How Serious Is Tesco About Its Turnaround?

Tesco is making some good strides so far in 2015 in its attempt for a course correction. The company struggled mightily in 2014, which led to a full year pre-tax loss of £6.4 billion, one of the largest in UK corporate history. Former chief executive Philip Clarke decided to step down and Dave Lewis has since taken the reins.

tesco serious about turn around

UK sales declined 1.3% for the first three fiscal months of the year, ending May. Compare that with a 4% decline last year and the analyst forecast of a 1.6% to 3% slide. That’s great news for a company that so desperately needs it. According to the BBC, Lewis says, “We are fixing the fundamentals of shopping to win back customers and relying less on short-term couponing.”

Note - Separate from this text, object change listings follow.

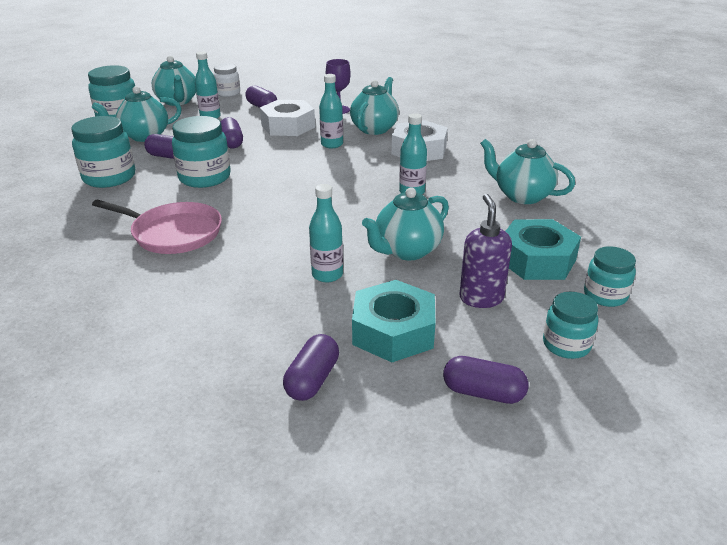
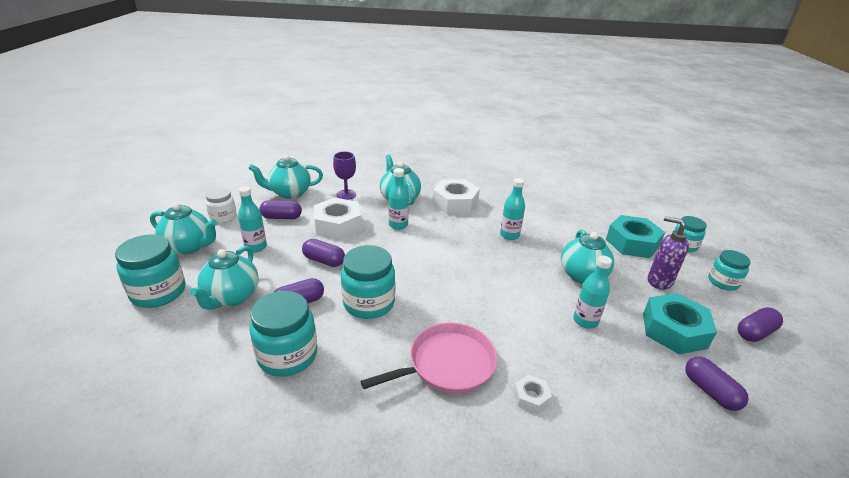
camera: 50 degrees left, 0 degrees up
(177, 281) = (531, 397): none -> white nut
(521, 196) = (556, 207): turquoise teapot -> turquoise teapot (289, 193)

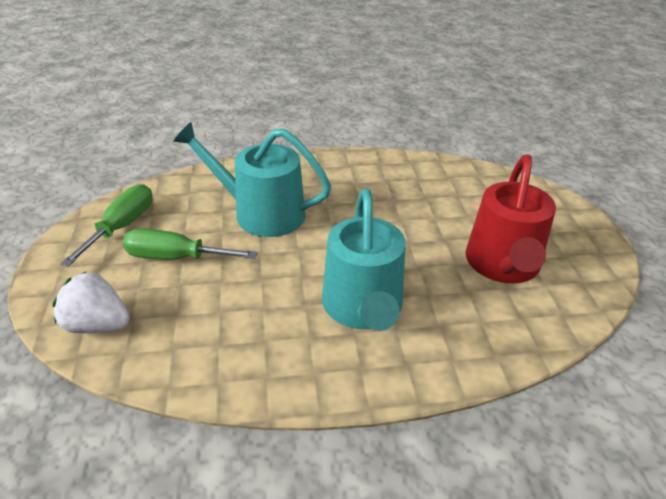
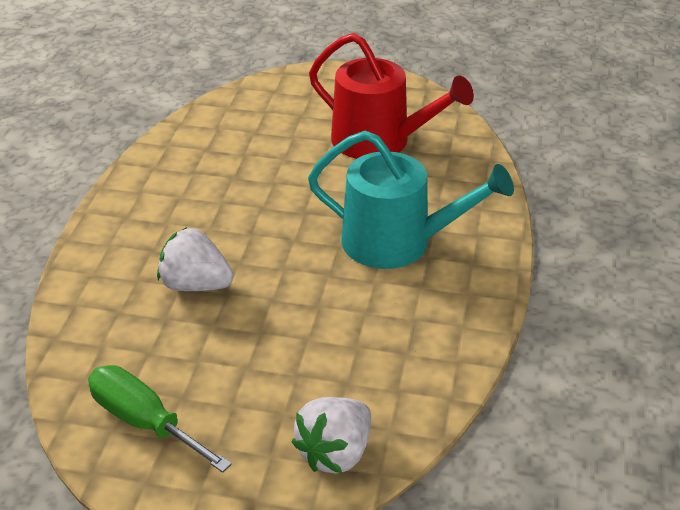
camera: 70 degrees left, 0 degrees up
(175, 257) = (243, 373): green screwdriver -> none
(261, 213) = (195, 285): turquoise watering can -> white strawberry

One of the things Tesco is doing is cutting back on its selection. For instance, it has trimmed its variety of sandwiches in order to provide more of the most popular ones. The same has been done with its fruit and bakery offerings.

Trouble from shareholders

But while Lewis seems to be working wonders to help Tesco back on its feet, shareholders are furious with him. In Tesco’s remuneration report, it states that Lewis was paid £4.13 million for just six months of work last year. On top of that, Clarke also received a £1.2 million “loss of office” payout.

One shareholder who voiced his disgust said that the company should adopt a new slogan: “We do not pay the living wage but we do make our executives millionaires for failure.”

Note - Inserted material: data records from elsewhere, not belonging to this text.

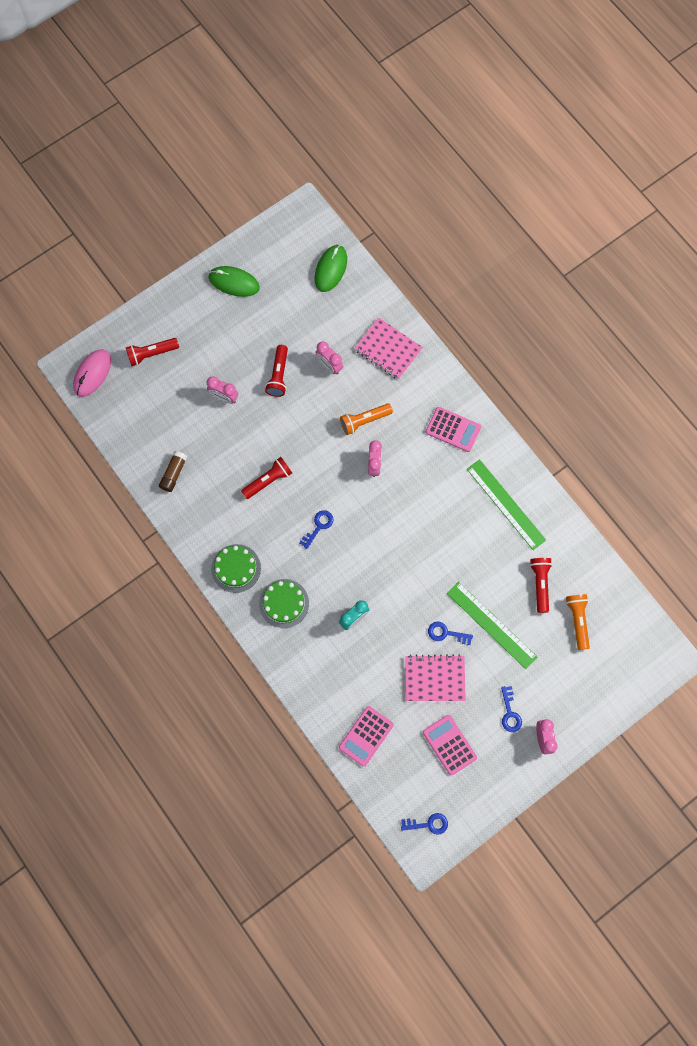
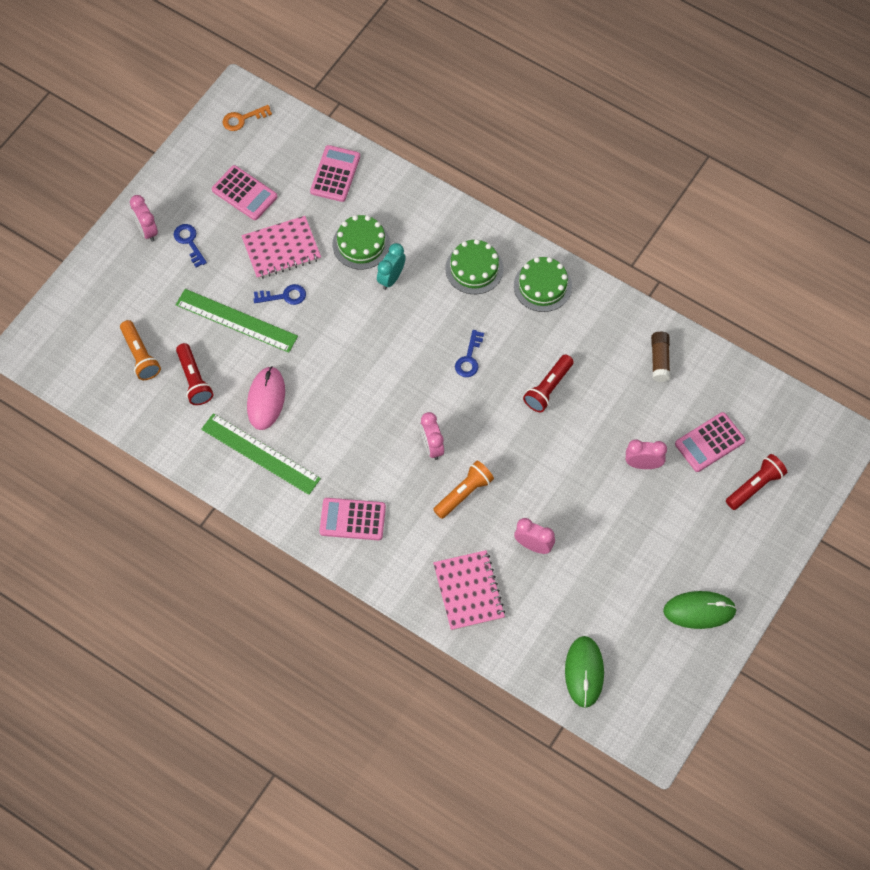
camera: 160 degrees right, 10 degrees down
(92, 373) = (812, 439): pink mouse -> pink mouse (266, 399)
(168, 397) = (709, 442): none -> pink calculator
(278, 375) = (590, 513): red flashlight -> none
(367, 659) = (361, 244): none -> green cake
(388, 349) = (468, 591): pink notebook -> pink notebook turned 60 degrees clockwise
(428, 824) = (242, 119): blue key -> orange key

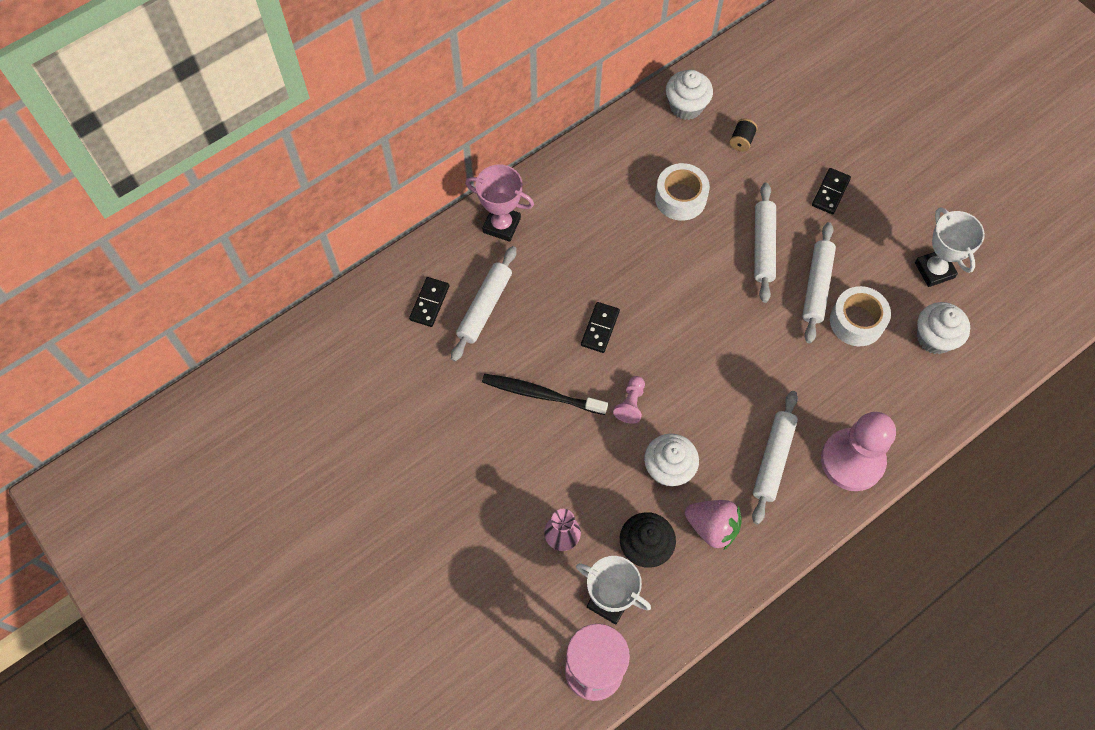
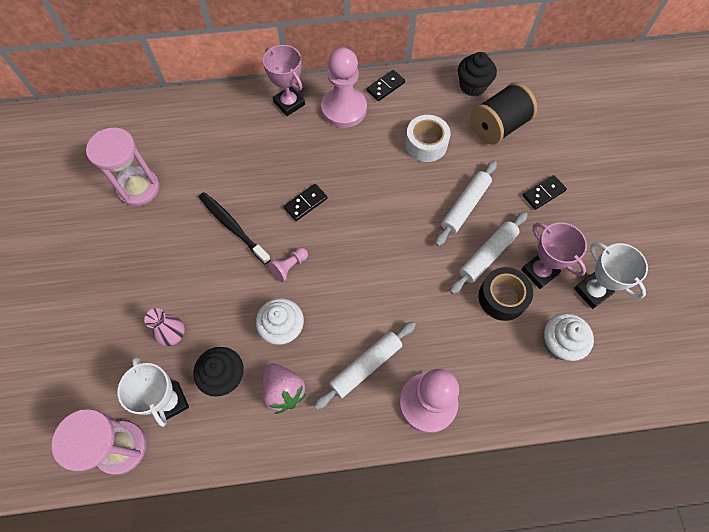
camera: 30 degrees right, 0 degrees up
(405, 408) = (138, 188): none -> pink hourglass
(429, 303) = (205, 129): black domino -> black domino (385, 87)
(485, 307) = (239, 150): white rolling pin -> none
(567, 201) = (344, 109): none -> pink pawn
(686, 106) = (472, 86): white cupcake -> black cupcake
(741, 141) = (498, 127): black spool -> black spool, size x2.34
(856, 321) = (502, 297): white tape -> black tape
(875, 277) = (539, 272): none -> pink trophy
(934, 270) = (592, 291): white trophy -> white trophy turned 45 degrees counterclockwise

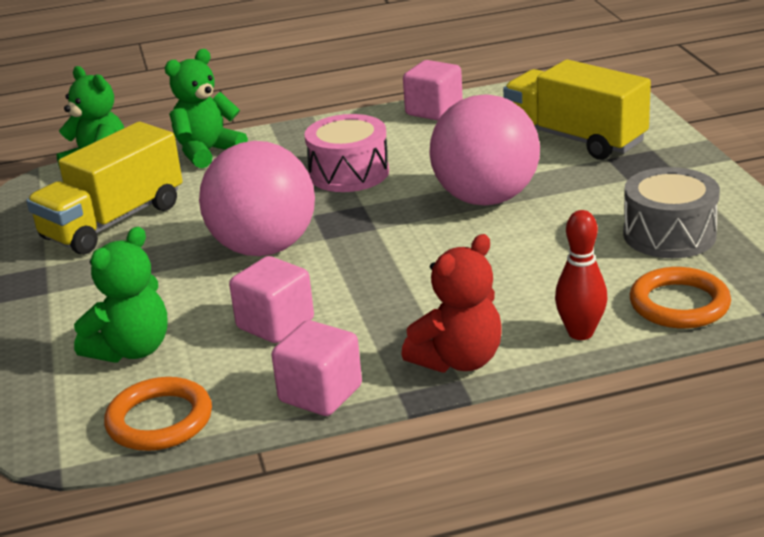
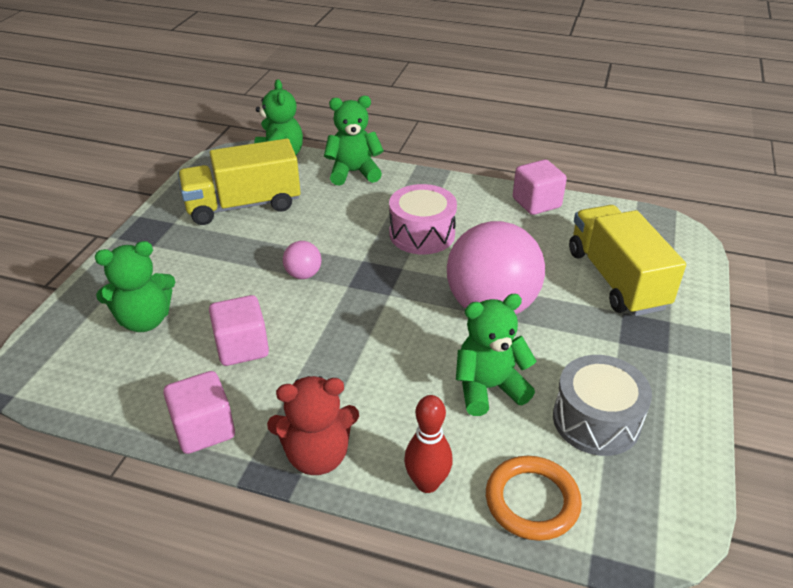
camera: 30 degrees right, 10 degrees up
(159, 420) = (98, 391): orange ring -> none
(264, 248) = (303, 274): pink ball -> pink ball, size x0.42
(555, 252) = (488, 388): none -> green teddy bear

To the issue of the company’s low wages, chairman John Allan promised he would meet the low-wage campaigners within 6 months, saying that he cannot make “an open-ended commitment to pay the living wage until a way can be found that doesn’t competitively disadvantage Tesco.”

But this is the problem, isn’t it? For a company who has just lived through one of the worst years in UK corporate history, yet still paid its chief executive £4.13 million for only half a year’s work, it seems that it’s already making a decision that competitively disadvantages Tesco.

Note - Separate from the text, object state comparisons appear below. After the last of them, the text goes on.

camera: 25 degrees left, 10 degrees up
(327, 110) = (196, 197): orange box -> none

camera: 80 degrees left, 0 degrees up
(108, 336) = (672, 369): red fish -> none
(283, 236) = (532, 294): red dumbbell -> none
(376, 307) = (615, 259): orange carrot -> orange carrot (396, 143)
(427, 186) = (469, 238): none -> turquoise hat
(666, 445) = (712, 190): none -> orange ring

Of course, this problem isn’t unique to Tesco. One only needs to look to the American banking industry to see such a double standard in action. But the fact that more than 18% of shareholders failed to back the report because of this issue means that Tesco needs to take a long, hard look at it.

How serious is Tesco

Unfortunately, we live in a world where CEOs are expected to make millions a year, regardless of how the company is doing. It’s likely that not much will be done to appease shareholders in this regard. However, the management team should take it into consideration in an attempt to appease its shareholders. After all, they are the owners of the company. It will be interesting to see how Tesco continues to improve. On all accounts.